The Heisman Trophy voting that will be unveiled Saturday evening in New York City is about more than who has been the most outstanding player in college football in 2010.
It could reveal something about human nature, and the climate surrounding college football, most notably swirling around Cam Newton and Auburn University.
Newton not only fits the criteria as the runaway Heisman winner, but as the most controversial player to set foot on any field.
How the scrutiny that cross-haired him about a month ago affects the voting could help define the current culture, and we can take comfort that Cecil Newton doesn’t have a vote for sale.
It’s Newton’s honor. He has earned it, as just about anyone with access to a television set in this part of the country already is aware. There undoubtedly are voters elsewhere, especially on the West Coast, who have seen more of Andrew Luck, Kellen Moore and LaMichael James and would like to stake varied claims, but theirs are vacant shares.
Luck, Moore and James merely will serve to divide the Far West vote, while Newton will dominate in the South, and most likely the Midwest, Southwest, Northeast and Mid-Atlantic, sections of the country that presumably did have players don shoulder pads this season.
The only factor keeping this from being the largest landslide in Heisman history is the pay-for-play scandal. There is little need in recapping the statistics and particulars. Newton could put up an unprededented vote total — unless.
Unless there are those who feel that there is no way the 6-foot-6, 254-pound standout athlete could not know about his father’s scheme. There is more than some validity to that.
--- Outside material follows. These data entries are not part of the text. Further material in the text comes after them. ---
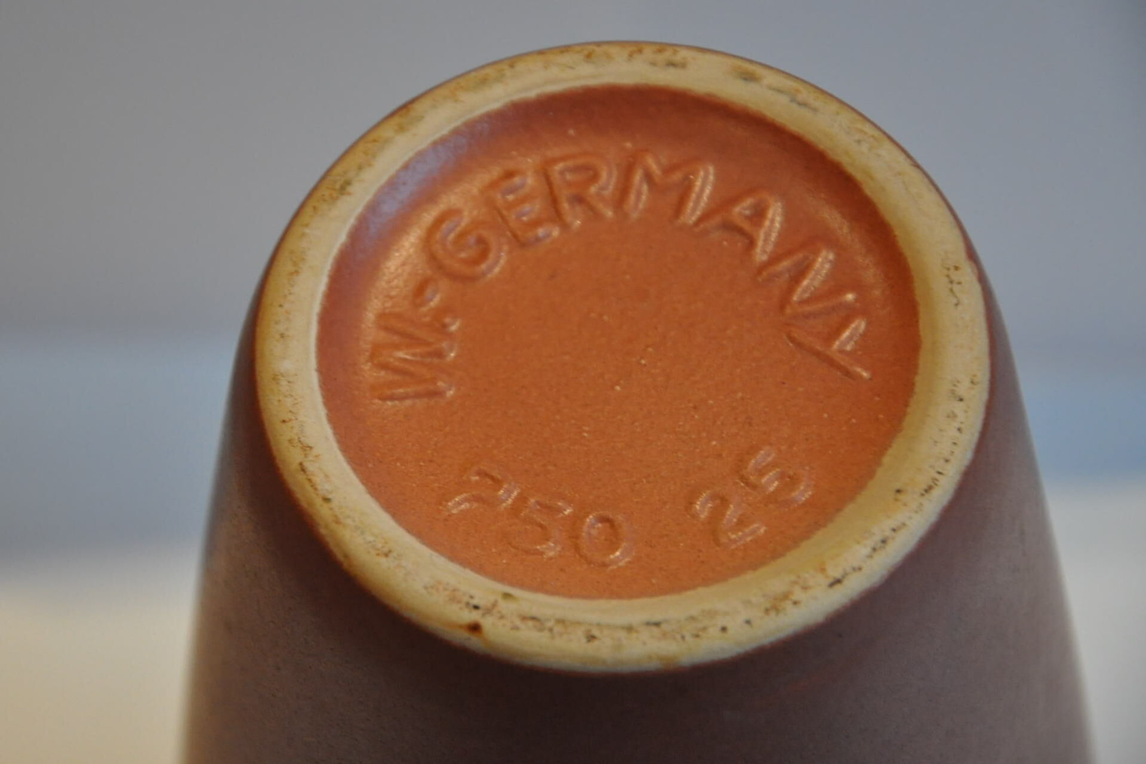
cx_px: 573
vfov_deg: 8.7
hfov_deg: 13.0
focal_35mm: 158
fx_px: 5013
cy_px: 382
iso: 1600
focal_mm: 105
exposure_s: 1/60
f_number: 5.6
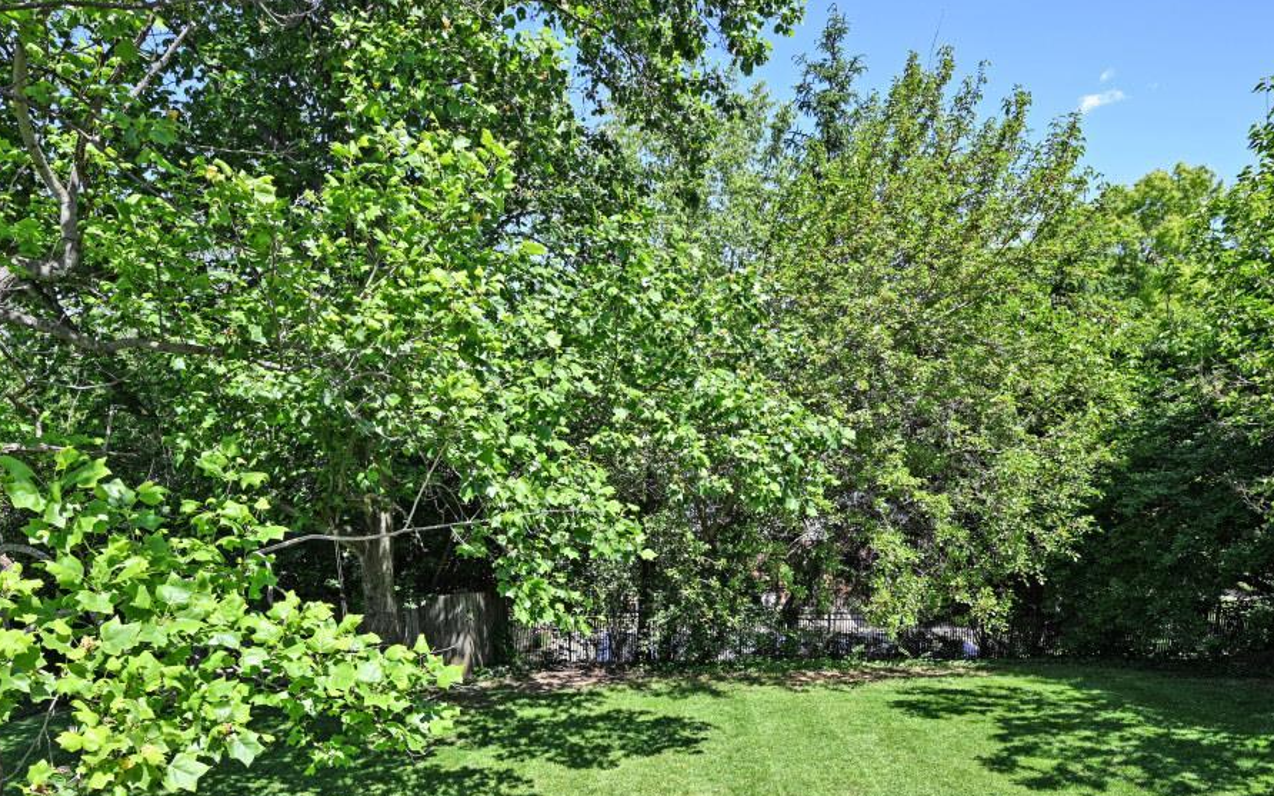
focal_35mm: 24
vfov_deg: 47.6
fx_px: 833
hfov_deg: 74.7
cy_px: 660
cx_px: 594
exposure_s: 1/250
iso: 110
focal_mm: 14
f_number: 5.6
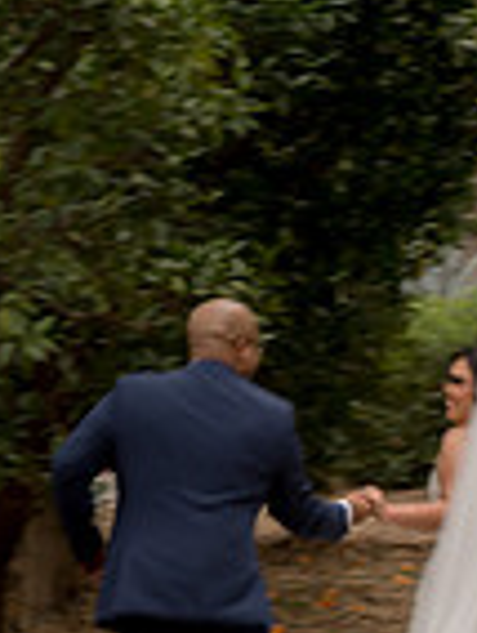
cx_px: 321
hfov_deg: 7.0
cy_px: 673
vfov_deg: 9.2
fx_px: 3902
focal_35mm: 213
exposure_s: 1/25
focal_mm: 70
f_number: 11
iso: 640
One even could probe whether or not a young man staking that claim indeed belongs in a college classroom.
But this much in fairness to Newton: What shred of information is there at this point that links him to any wrongdoing? Reggie Bush’s unprecedented forfeiture of the 2005 Heisman is weighing heavily on the minds of some voters, and they are nervous about the 2010 statue being revoked in the future. Yet is that a compelling enough reason to bypass Newton?
It shouldn’t be. The evil sin wouldn’t be Newton handing back the trophy, but denying him in the first place if no further evidence surfaces to stain his eligibility. We’ve vacated a presidency in this country, after all. This is a football statue.
The previous landslide Heisman winners were Bush in 2005 (by percentage) and O.J. Simpson in 1968 (by vote disparity, the number of votes since changed). Hardly envious company.
But one more thought on the annual trophy, named by the way, for a man who once coached at Auburn.
“As long as Cam Newton is eligible to play, he gets my full consideration. And if the season were to end right now, he’d get my No. 1 vote. The Heisman Trust can take away a trophy, but as voters, we’re not in that business.”
Obviously a voter with a mighty allegiance to Southeasrtern Conference football. No? Try the recent comment of John Hunt, a Heisman voter from The Oregonian newspaper.